Scan the material for "between". Copy every line it appears in.

Top of Information supplied

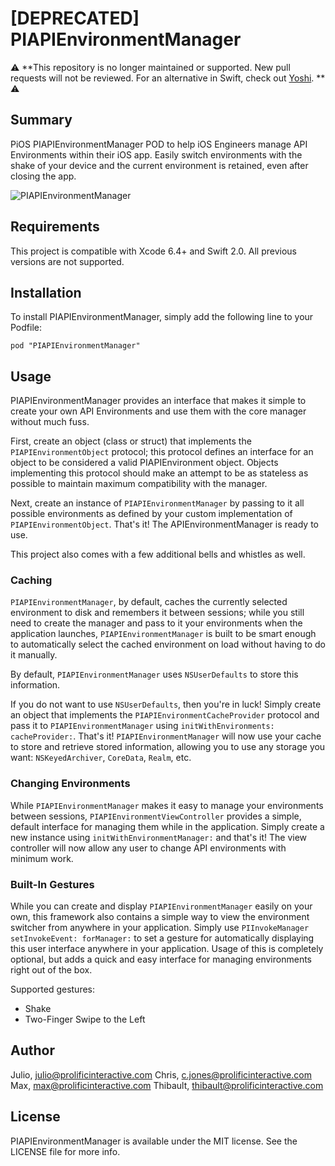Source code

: # [DEPRECATED] PIAPIEnvironmentManager #

⚠️ **This repository is no longer maintained or supported. New pull requests will not be reviewed. For an alternative in Swift, check out [Yoshi](https://github.com/prolificinteractive/yoshi). ** ⚠️

## Summary 

PiOS PIAPIEnvironmentManager POD to help iOS Engineers manage API Environments within their iOS app. 
Easily switch environments with the shake of your device and the current environment is retained, even after closing the app.

![PIAPIEnvironmentManager](https://www.dropbox.com/s/k6lxr5ndz57wwjx/apienvironmentmanager.gif?raw=1)

## Requirements

This project is compatible with Xcode 6.4+ and Swift 2.0. All previous versions are not supported.

## Installation

To install PIAPIEnvironmentManager, simply add the following line to your Podfile:

    pod "PIAPIEnvironmentManager"
	

## Usage

PIAPIEnvironmentManager provides an interface that makes it simple to create your own API Environments and use them with the core manager
without much fuss. 

First, create an object (class or struct) that implements the `PIAPIEnvironmentObject` protocol; this protocol defines an interface for
an object to be considered a valid PIAPIEnvironment object. Objects implementing this protocol should make an attempt to be as stateless
as possible to maintain maximum compatibility with the manager. 

Next, create an instance of `PIAPIEnvironmentManager` by passing to it all possible environments as defined by your custom implementation of
`PIAPIEnvironmentObject`. That's it! The APIEnvironmentManager is ready to use.

This project also comes with a few additional bells and whistles as well.

### Caching

`PIAPIEnvironmentManager`, by default, caches the currently selected environment to disk and remembers it between sessions; while you 
still need to create the manager and pass to it your environments when the application launches, `PIAPIEnvironmentManager` is built to be
smart enough to automatically select the cached environment on load without having to do it manually. 

By default, `PIAPIEnvironmentManager` uses `NSUserDefaults` to store this information.

If you do not want to use `NSUserDefaults`, then you're in luck! Simply create an object that implements the `PIAPIEnvironmentCacheProvider` protocol
and pass it to `PIAPIEnvironmentManager` using `initWithEnvironments: cacheProvider:`. That's it! `PIAPIEnvironmentManager` will now use
your cache to store and retrieve stored information, allowing you to use any storage you want: `NSKeyedArchiver`, `CoreData`, `Realm`, etc.

### Changing Environments

While `PIAPIEnvironmentManager` makes it easy to manage your environments between sessions, `PIAPIEnvironmentViewController` provides a simple,
default interface for managing them while in the application. Simply create a new instance using `initWithEnvironmentManager:` and that's it! The
view controller will now allow any user to change API environments with minimum work.

### Built-In Gestures

While you can create and display `PIAPIEnvironmentManager` easily on your own, this framework also contains a simple way to view
the environment switcher from anywhere in your application. Simply use `PIInvokeManager setInvokeEvent: forManager:` to set a gesture
for automatically displaying this user interface anywhere in your application. Usage of this is completely optional, but adds a 
quick and easy interface for managing environments right out of the box.

Supported gestures:

* Shake
* Two-Finger Swipe to the Left

## Author 

Julio,      julio@prolificinteractive.com
Chris,      c.jones@prolificinteractive.com
Max,        max@prolificinteractive.com
Thibault,   thibault@prolificinteractive.com

## License

PIAPIEnvironmentManager is available under the MIT license. See the LICENSE file for more info.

Bottom of Information supplied

## Finished exercise
`PIAPIEnvironmentManager`, by default, caches the currently selected environment to disk and remembers it between sessions; while you 
While `PIAPIEnvironmentManager` makes it easy to manage your environments between sessions, `PIAPIEnvironmentViewController` provides a simple,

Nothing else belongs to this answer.